Les compagnies aériennes françaises espèrent obtenir, dans un contexte de flambée des prix du kérosène, des reports de charges fiscales et sociales de la part du gouvernement. Pascal de Izaguirre, à la tête de la Fédération nationale de l'aviation et de ses métiers (Fnam), a fait cette annonce lors d'une interview sur RTL.
"Le gouvernement semble ouvert à la proposition de reports de charges sociales et fiscales pour aider les compagnies en difficulté" a-t-il affirmé. La journée de mercredi marque un moment clé, avec une réunion prévue entre les transporteurs et les ministres de l'Économie et des Transports. "Nous allons demander à ce que la fiscalité ne soit pas renforcée. Nous avions déjà obtenu un moratoire en 2026, car le secteur aérien est déjà fortement pénalisé par les redevances et impôts", a-t-il déclaré.
Une nécessité d'éclaircir les marges de profit
Lors de son intervention, Izaguirre a également évoqué les récentes déclarations concernant les profits exceptionnels de TotalEnergies, l'un des principaux fournisseurs de kérozène, dont le prix a explosé depuis le début des conflits au Moyen-Orient.
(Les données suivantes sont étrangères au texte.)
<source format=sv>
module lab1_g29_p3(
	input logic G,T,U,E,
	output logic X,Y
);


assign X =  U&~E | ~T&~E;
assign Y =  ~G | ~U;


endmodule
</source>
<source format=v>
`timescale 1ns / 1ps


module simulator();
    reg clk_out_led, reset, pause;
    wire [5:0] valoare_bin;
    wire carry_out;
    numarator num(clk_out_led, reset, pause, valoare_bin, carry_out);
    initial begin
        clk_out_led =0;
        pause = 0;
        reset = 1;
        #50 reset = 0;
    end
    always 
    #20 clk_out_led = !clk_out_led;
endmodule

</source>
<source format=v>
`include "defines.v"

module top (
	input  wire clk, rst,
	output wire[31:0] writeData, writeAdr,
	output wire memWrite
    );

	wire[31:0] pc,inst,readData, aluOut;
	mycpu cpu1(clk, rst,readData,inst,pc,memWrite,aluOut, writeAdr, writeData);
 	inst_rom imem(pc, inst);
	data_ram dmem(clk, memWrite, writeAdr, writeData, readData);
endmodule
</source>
Il a souligné une "opacité inquiétante" concernant la fixation des marges de ces fournisseurs, ajoutant que, contrairement aux fluctuations du pétrole brut, l'augmentation des prix du kérosène a été significativement plus rapide.
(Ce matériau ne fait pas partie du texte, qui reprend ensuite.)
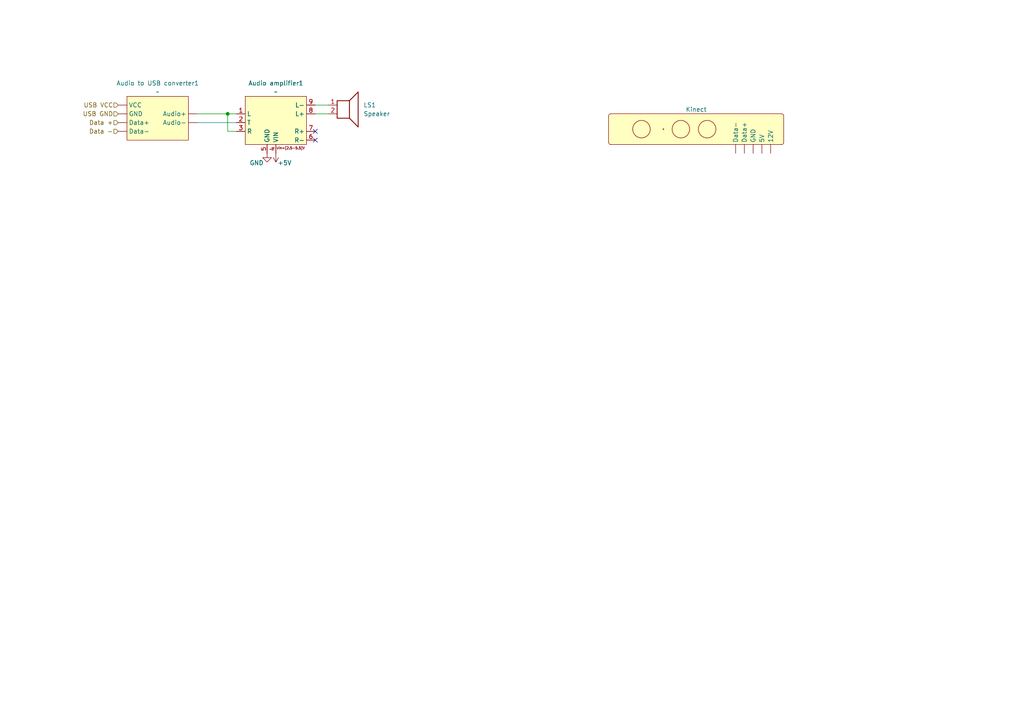
<source format=kicad_sch>
(kicad_sch
	(version 20231120)
	(generator "eeschema")
	(generator_version "8.0")
	(uuid "315429f5-93d8-42c4-bcd2-6be78bd281bd")
	(paper "A4")
	(title_block
		(title "Audio and Video")
		(date "08.05.2024")
		(rev "1")
		(comment 1 "The camera and audio schema")
		(comment 2 "Takes handles audio input, audio output and video output")
	)
	
	(junction
		(at 66.04 33.02)
		(diameter 0)
		(color 0 0 0 0)
		(uuid "2de8f3bb-3850-4e8e-9649-5b7e8d49b64a")
	)
	(no_connect
		(at 91.44 38.1)
		(uuid "26ecfa14-7dcd-4c03-b8a7-5e3fd3a87219")
	)
	(no_connect
		(at 91.44 40.64)
		(uuid "57132585-87ce-4e7f-a0f2-88aa38694da5")
	)
	(wire
		(pts
			(xy 57.15 35.56) (xy 68.58 35.56)
		)
		(stroke
			(width 0)
			(type default)
			(color 0 132 132 1)
		)
		(uuid "01cdb050-5625-4d96-a01c-036eb849c9cd")
	)
	(wire
		(pts
			(xy 91.44 30.48) (xy 95.25 30.48)
		)
		(stroke
			(width 0)
			(type default)
		)
		(uuid "390550fb-90e2-4091-bb9d-3c49cfff471b")
	)
	(wire
		(pts
			(xy 66.04 33.02) (xy 66.04 38.1)
		)
		(stroke
			(width 0)
			(type default)
		)
		(uuid "4cb522d2-1e39-4175-9d4f-15f2b356136c")
	)
	(wire
		(pts
			(xy 68.58 33.02) (xy 66.04 33.02)
		)
		(stroke
			(width 0)
			(type default)
		)
		(uuid "5aefe077-bf08-4639-a2d9-d973d89a1a03")
	)
	(wire
		(pts
			(xy 66.04 38.1) (xy 68.58 38.1)
		)
		(stroke
			(width 0)
			(type default)
		)
		(uuid "63042328-68ae-483b-9789-db1a1edb2623")
	)
	(wire
		(pts
			(xy 91.44 33.02) (xy 95.25 33.02)
		)
		(stroke
			(width 0)
			(type default)
		)
		(uuid "ce5377a1-9079-4dc5-8e66-e7e88ea48a8a")
	)
	(wire
		(pts
			(xy 57.15 33.02) (xy 66.04 33.02)
		)
		(stroke
			(width 0)
			(type default)
		)
		(uuid "e8f4bde4-5605-4bfa-8f29-fef82880aad8")
	)
	(hierarchical_label "Data -"
		(shape input)
		(at 34.29 38.1 180)
		(fields_autoplaced yes)
		(effects
			(font
				(size 1.27 1.27)
			)
			(justify right)
		)
		(uuid "501c8e31-e4ff-43a8-b5fd-8a4ea26892c0")
	)
	(hierarchical_label "USB GND"
		(shape input)
		(at 34.29 33.02 180)
		(fields_autoplaced yes)
		(effects
			(font
				(size 1.27 1.27)
			)
			(justify right)
		)
		(uuid "64c4d6dc-a740-456a-88e0-5aad09098dc1")
	)
	(hierarchical_label "Data +"
		(shape input)
		(at 34.29 35.56 180)
		(fields_autoplaced yes)
		(effects
			(font
				(size 1.27 1.27)
			)
			(justify right)
		)
		(uuid "82780d70-41b1-4d24-a8dd-5f864b0ecfc5")
	)
	(hierarchical_label "USB VCC"
		(shape input)
		(at 34.29 30.48 180)
		(fields_autoplaced yes)
		(effects
			(font
				(size 1.27 1.27)
			)
			(justify right)
		)
		(uuid "ac73f5c6-38af-4d34-b874-f169d5105a96")
	)
	(symbol
		(lib_id "MARCEL-custom:PAM8403")
		(at 80.01 34.29 0)
		(unit 1)
		(exclude_from_sim no)
		(in_bom yes)
		(on_board yes)
		(dnp no)
		(fields_autoplaced yes)
		(uuid "13eb2fa3-1627-4ecd-a000-41e47ac4979f")
		(property "Reference" "Audio amplifier1"
			(at 80.01 24.13 0)
			(effects
				(font
					(size 1.27 1.27)
				)
			)
		)
		(property "Value" "~"
			(at 80.01 26.67 0)
			(effects
				(font
					(size 1.27 1.27)
				)
			)
		)
		(property "Footprint" ""
			(at 92.964 16.002 0)
			(effects
				(font
					(size 1.27 1.27)
				)
				(hide yes)
			)
		)
		(property "Datasheet" ""
			(at 92.964 16.002 0)
			(effects
				(font
					(size 1.27 1.27)
				)
				(hide yes)
			)
		)
		(property "Description" ""
			(at 92.964 16.002 0)
			(effects
				(font
					(size 1.27 1.27)
				)
				(hide yes)
			)
		)
		(pin "3"
			(uuid "a2a3433b-9f9e-4bb0-9f6c-4fdfa2979619")
		)
		(pin "6"
			(uuid "cfbf53b4-a586-4d5b-8f31-015beb165864")
		)
		(pin "1"
			(uuid "f64cae75-9eb5-4a2d-8417-f4eef7ee2095")
		)
		(pin "4"
			(uuid "6a5eb656-75e8-4ff5-ba20-32a08e7607ed")
		)
		(pin "7"
			(uuid "8f3b3cd4-6baa-48ae-9373-022853c552c8")
		)
		(pin "2"
			(uuid "18faa4e3-ba44-418a-9a99-3eb93dc47010")
		)
		(pin "5"
			(uuid "4e0dce9f-36a5-4789-a376-16cadf76cc2e")
		)
		(pin "8"
			(uuid "49478afb-4587-453b-96d5-ed17db4f6012")
		)
		(pin "9"
			(uuid "bc937cba-08ec-4f47-bf51-2da15aca2a59")
		)
		(instances
			(project "MARCEL"
				(path "/7ea4856e-9060-4418-b99c-925c2358cfcf/16dbd7a4-1f9f-44fd-be23-97cc2fc072d0"
					(reference "Audio amplifier1")
					(unit 1)
				)
			)
		)
	)
	(symbol
		(lib_id "power:GND")
		(at 77.47 44.45 0)
		(unit 1)
		(exclude_from_sim no)
		(in_bom yes)
		(on_board yes)
		(dnp no)
		(uuid "47518b22-8351-400a-8afb-592533f2c38b")
		(property "Reference" "#PWR024"
			(at 77.47 50.8 0)
			(effects
				(font
					(size 1.27 1.27)
				)
				(hide yes)
			)
		)
		(property "Value" "GND"
			(at 74.422 47.244 0)
			(effects
				(font
					(size 1.27 1.27)
				)
			)
		)
		(property "Footprint" ""
			(at 77.47 44.45 0)
			(effects
				(font
					(size 1.27 1.27)
				)
				(hide yes)
			)
		)
		(property "Datasheet" ""
			(at 77.47 44.45 0)
			(effects
				(font
					(size 1.27 1.27)
				)
				(hide yes)
			)
		)
		(property "Description" "Power symbol creates a global label with name \"GND\" , ground"
			(at 77.47 44.45 0)
			(effects
				(font
					(size 1.27 1.27)
				)
				(hide yes)
			)
		)
		(pin "1"
			(uuid "e64e946a-d766-459a-9300-3ac3e2cf7697")
		)
		(instances
			(project "MARCEL"
				(path "/7ea4856e-9060-4418-b99c-925c2358cfcf/16dbd7a4-1f9f-44fd-be23-97cc2fc072d0"
					(reference "#PWR024")
					(unit 1)
				)
			)
		)
	)
	(symbol
		(lib_id "power:+5V")
		(at 80.01 44.45 180)
		(unit 1)
		(exclude_from_sim no)
		(in_bom yes)
		(on_board yes)
		(dnp no)
		(uuid "7375d9b8-ff06-4ee0-8211-981fe80b7321")
		(property "Reference" "#PWR023"
			(at 80.01 40.64 0)
			(effects
				(font
					(size 1.27 1.27)
				)
				(hide yes)
			)
		)
		(property "Value" "+5V"
			(at 82.55 47.244 0)
			(effects
				(font
					(size 1.27 1.27)
				)
			)
		)
		(property "Footprint" ""
			(at 80.01 44.45 0)
			(effects
				(font
					(size 1.27 1.27)
				)
				(hide yes)
			)
		)
		(property "Datasheet" ""
			(at 80.01 44.45 0)
			(effects
				(font
					(size 1.27 1.27)
				)
				(hide yes)
			)
		)
		(property "Description" "Power symbol creates a global label with name \"+5V\""
			(at 80.01 44.45 0)
			(effects
				(font
					(size 1.27 1.27)
				)
				(hide yes)
			)
		)
		(pin "1"
			(uuid "e0cc04c2-7b28-4604-92a5-26428f8141f3")
		)
		(instances
			(project "MARCEL"
				(path "/7ea4856e-9060-4418-b99c-925c2358cfcf/16dbd7a4-1f9f-44fd-be23-97cc2fc072d0"
					(reference "#PWR023")
					(unit 1)
				)
			)
		)
	)
	(symbol
		(lib_id "Device:Speaker")
		(at 100.33 30.48 0)
		(unit 1)
		(exclude_from_sim no)
		(in_bom yes)
		(on_board yes)
		(dnp no)
		(fields_autoplaced yes)
		(uuid "b1061196-b039-485d-8551-7616db0a9002")
		(property "Reference" "LS1"
			(at 105.41 30.4799 0)
			(effects
				(font
					(size 1.27 1.27)
				)
				(justify left)
			)
		)
		(property "Value" "Speaker"
			(at 105.41 33.0199 0)
			(effects
				(font
					(size 1.27 1.27)
				)
				(justify left)
			)
		)
		(property "Footprint" ""
			(at 100.33 35.56 0)
			(effects
				(font
					(size 1.27 1.27)
				)
				(hide yes)
			)
		)
		(property "Datasheet" "~"
			(at 100.076 31.75 0)
			(effects
				(font
					(size 1.27 1.27)
				)
				(hide yes)
			)
		)
		(property "Description" "Speaker"
			(at 100.33 30.48 0)
			(effects
				(font
					(size 1.27 1.27)
				)
				(hide yes)
			)
		)
		(pin "1"
			(uuid "a835106c-f8c6-4594-aa25-ded8e0855d3e")
		)
		(pin "2"
			(uuid "c82523a7-bc42-4551-9067-60ef141c29c7")
		)
		(instances
			(project "MARCEL"
				(path "/7ea4856e-9060-4418-b99c-925c2358cfcf/16dbd7a4-1f9f-44fd-be23-97cc2fc072d0"
					(reference "LS1")
					(unit 1)
				)
			)
		)
	)
	(symbol
		(lib_id "MARCEL-custom:Audio_to_USB_converter")
		(at 45.72 34.29 0)
		(unit 1)
		(exclude_from_sim no)
		(in_bom yes)
		(on_board yes)
		(dnp no)
		(fields_autoplaced yes)
		(uuid "b806ffdb-49e9-472d-96d1-980f4f8a704d")
		(property "Reference" "Audio to USB converter1"
			(at 45.72 24.13 0)
			(effects
				(font
					(size 1.27 1.27)
				)
			)
		)
		(property "Value" "~"
			(at 45.72 26.67 0)
			(effects
				(font
					(size 1.27 1.27)
				)
			)
		)
		(property "Footprint" ""
			(at 46.99 34.29 0)
			(effects
				(font
					(size 1.27 1.27)
				)
				(hide yes)
			)
		)
		(property "Datasheet" ""
			(at 46.99 34.29 0)
			(effects
				(font
					(size 1.27 1.27)
				)
				(hide yes)
			)
		)
		(property "Description" ""
			(at 46.99 34.29 0)
			(effects
				(font
					(size 1.27 1.27)
				)
				(hide yes)
			)
		)
		(pin ""
			(uuid "3a98f9cf-eb03-4cdd-a817-3445186836d0")
		)
		(pin ""
			(uuid "f0609f0a-ec84-443b-95fb-e11ff6bd53ba")
		)
		(pin ""
			(uuid "670ca4bb-c739-4014-af63-fb95bd9d16d7")
		)
		(pin ""
			(uuid "b893b5d0-039c-4785-b16c-6bbc2e8a3376")
		)
		(pin ""
			(uuid "b9b65ef8-e518-495d-9076-1f3e9942282e")
		)
		(pin ""
			(uuid "0a8bf800-16f3-4272-be5f-4f6a1171e854")
		)
		(instances
			(project "MARCEL"
				(path "/7ea4856e-9060-4418-b99c-925c2358cfcf/16dbd7a4-1f9f-44fd-be23-97cc2fc072d0"
					(reference "Audio to USB converter1")
					(unit 1)
				)
			)
		)
	)
	(symbol
		(lib_id "MARCEL-custom:Kinect")
		(at 201.93 34.29 0)
		(unit 1)
		(exclude_from_sim no)
		(in_bom yes)
		(on_board yes)
		(dnp no)
		(fields_autoplaced yes)
		(uuid "d25bc53f-2090-412c-980d-e4a712514ae5")
		(property "Reference" "U17"
			(at 201.93 29.21 0)
			(effects
				(font
					(size 1.27 1.27)
				)
				(hide yes)
			)
		)
		(property "Value" "Kinect"
			(at 201.93 31.75 0)
			(effects
				(font
					(size 1.27 1.27)
				)
			)
		)
		(property "Footprint" ""
			(at 201.93 34.29 0)
			(effects
				(font
					(size 1.27 1.27)
				)
				(hide yes)
			)
		)
		(property "Datasheet" ""
			(at 201.93 34.29 0)
			(effects
				(font
					(size 1.27 1.27)
				)
				(hide yes)
			)
		)
		(property "Description" ""
			(at 201.93 34.29 0)
			(effects
				(font
					(size 1.27 1.27)
				)
				(hide yes)
			)
		)
		(pin ""
			(uuid "d198ec1f-340c-4ac9-8215-10d860f21bd4")
		)
		(pin ""
			(uuid "85bf5ac8-fce2-4f23-9484-19fa3aef7239")
		)
		(pin ""
			(uuid "bc947a66-2ffc-425c-b2d6-0b17ca95e91e")
		)
		(pin ""
			(uuid "0de873e2-8b35-4835-97c8-1033944505e4")
		)
		(pin ""
			(uuid "9d834c2c-a866-4963-b90d-96b8bef2159c")
		)
		(instances
			(project "MARCEL"
				(path "/7ea4856e-9060-4418-b99c-925c2358cfcf/16dbd7a4-1f9f-44fd-be23-97cc2fc072d0"
					(reference "U17")
					(unit 1)
				)
			)
		)
	)
)
</source>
"Nous souhaiterions voir davantage de transparence concernant les marges lors de la prochaine réunion", a-t-il exprimé. Cette transparence implique aussi une demande d'informations sur les stocks de kérosène et la garantie d'approvisionnement, en notant que le coût du pétrole représente actuellement 45% des dépenses des compagnies aériennes, contre seulement 25% avant le conflit.
Pour Izaguirre, ces enjeux sont cruciaux pour la viabilité du secteur aérien français, hautement dépendant des fluctuations des prix de l'énergie et soumis à des charges fiscales élevées. Les compagnies aériennes espèrent ainsi que leurs demandes seront entendues lors des discussions à venir le 6 mai.